Enunciado >>
Você pode dar continuidade ao texto sobre igualdade nas relações raciais e a lei 10.639/03, estendendo-o a partir da sua última frase?

Igualdade nas relações raciais - as
leis fora do papel

Ana Lúcia Silva Souza

(...) Me assusta e acalma
ser portadora de várias almas
de um só som comum eco
ser reverberante
espelho, semelhante
ser a boca
ser a dona da palavra sem dono
de tanto dono que tem.

(O Poema do Semelhante  - Elisa Lucinda)


Não precisamos mais discutir sobre a  existência ou não do racismo. Ele existe. É o que diz o sancionamento da lei 10.639/03, regulamentada pelo Parecer 003/2004, que estabelece as Diretrizes Curriculares Nacionais para a Educação das Relações Étnico-Raciais e para o Ensino de História e Cultura Afro-Brasileira e Africana, objetivando a superação desta situação e desfazendo a história de preconceito e discriminação racial.
Ressalta-se que esta lei resulta de um longo processo de luta, de discussões, de reivindicações do movimento negro e de setores progressistas da sociedade. Se por um lado ela mostra o reconhecimento e a legitimidade das reivindicações, por outro nos desafia ainda mais, uma vez que a efetivação desta, e de outras leis, demanda definições e estabelecimento de políticas públicas capazes de sustentá-la.
Mais que nunca é necessário ter disposição para a mobilização e a organização coletiva. A começar pelos espaços educativos nos quais atuamos.

Material fornecido >>
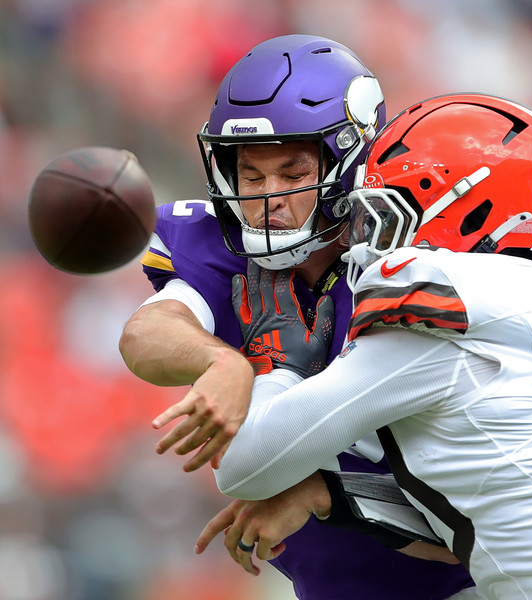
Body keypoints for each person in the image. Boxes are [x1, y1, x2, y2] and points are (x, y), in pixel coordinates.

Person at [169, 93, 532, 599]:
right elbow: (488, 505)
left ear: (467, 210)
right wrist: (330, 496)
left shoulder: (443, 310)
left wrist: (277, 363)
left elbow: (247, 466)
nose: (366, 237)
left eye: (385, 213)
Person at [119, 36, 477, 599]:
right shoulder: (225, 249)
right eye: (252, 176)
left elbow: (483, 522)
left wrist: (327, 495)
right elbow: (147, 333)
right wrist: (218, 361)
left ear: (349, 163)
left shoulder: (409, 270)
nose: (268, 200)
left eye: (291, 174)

---

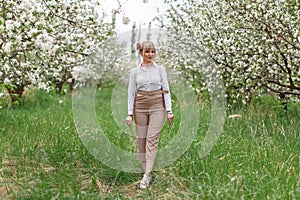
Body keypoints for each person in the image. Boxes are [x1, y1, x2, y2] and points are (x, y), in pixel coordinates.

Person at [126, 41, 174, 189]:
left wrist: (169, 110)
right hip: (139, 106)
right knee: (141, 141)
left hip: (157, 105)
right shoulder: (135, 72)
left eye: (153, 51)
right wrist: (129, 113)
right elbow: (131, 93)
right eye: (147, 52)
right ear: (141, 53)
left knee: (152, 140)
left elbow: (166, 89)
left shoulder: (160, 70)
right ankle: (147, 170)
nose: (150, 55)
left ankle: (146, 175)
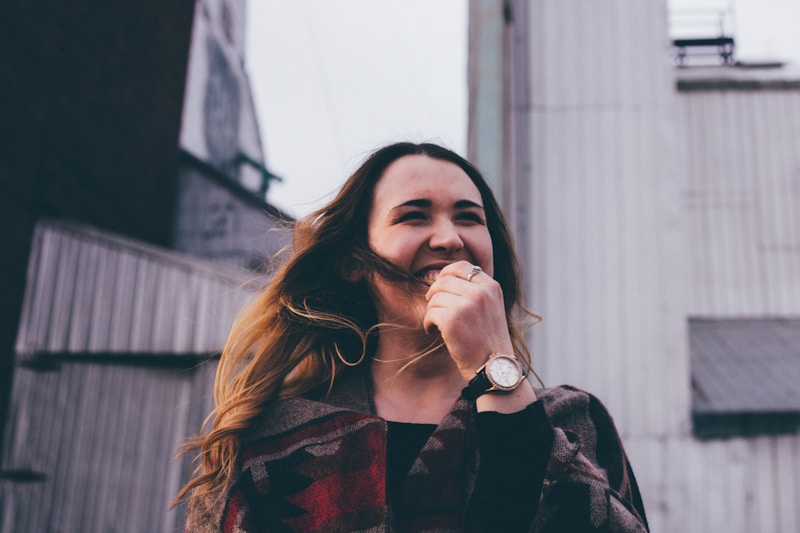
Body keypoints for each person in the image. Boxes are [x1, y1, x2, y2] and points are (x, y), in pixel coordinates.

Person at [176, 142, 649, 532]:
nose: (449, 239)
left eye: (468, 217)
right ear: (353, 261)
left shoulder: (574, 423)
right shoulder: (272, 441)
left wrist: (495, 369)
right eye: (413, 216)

* * *

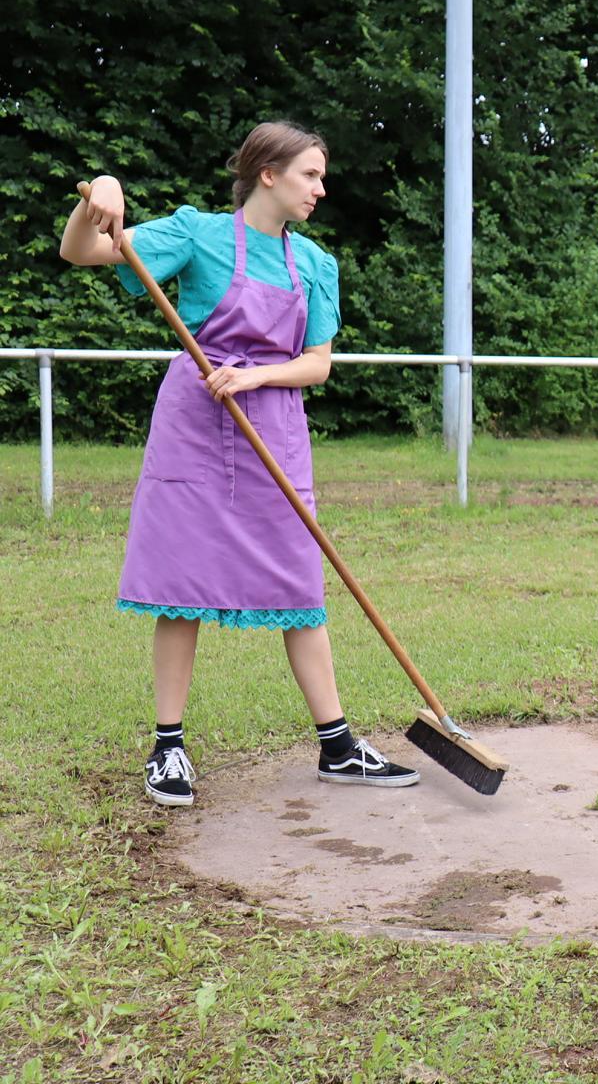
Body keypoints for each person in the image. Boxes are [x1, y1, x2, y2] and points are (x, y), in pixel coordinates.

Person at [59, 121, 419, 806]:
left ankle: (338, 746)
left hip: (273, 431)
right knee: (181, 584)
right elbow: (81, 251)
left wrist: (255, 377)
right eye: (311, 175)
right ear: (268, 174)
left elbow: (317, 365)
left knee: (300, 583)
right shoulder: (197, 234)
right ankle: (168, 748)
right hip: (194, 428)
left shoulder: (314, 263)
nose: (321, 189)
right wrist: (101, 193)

Resposta >>
Por onde começar? Quais podem ser as ações e práticas de educa-dores e educadoras, formais e não formais, que reconhecem a complexidade da questão?

Histórias de vida: porta de entrada para descobrir as diferenças

Para ampliar o espaço de discussão e os conhecimentos em torno da cultura afro-brasileira e africana, é fundamental indagar a respeito das raízes da discriminação racial. Uma delas está na crença de que existe a desigualdade natural ou biológica entre as raças. Ou seja, há um grupo superior e outro inferior, o que dá o direito de oprimir e discriminar pela aparência ou traços tais como tipo de cabelo, cor de pele.
Note-se que a discriminação racial é passível de ser verificada por ser ação visível. Manifesta-se por meio de piadas, apelido constrangedor ou que inferiorize, coações por conta da aparência física e até mesmo constrangimentos que desfavoreçam a freqüência ou permanência em determinado espaço, o que muito acontece na escola.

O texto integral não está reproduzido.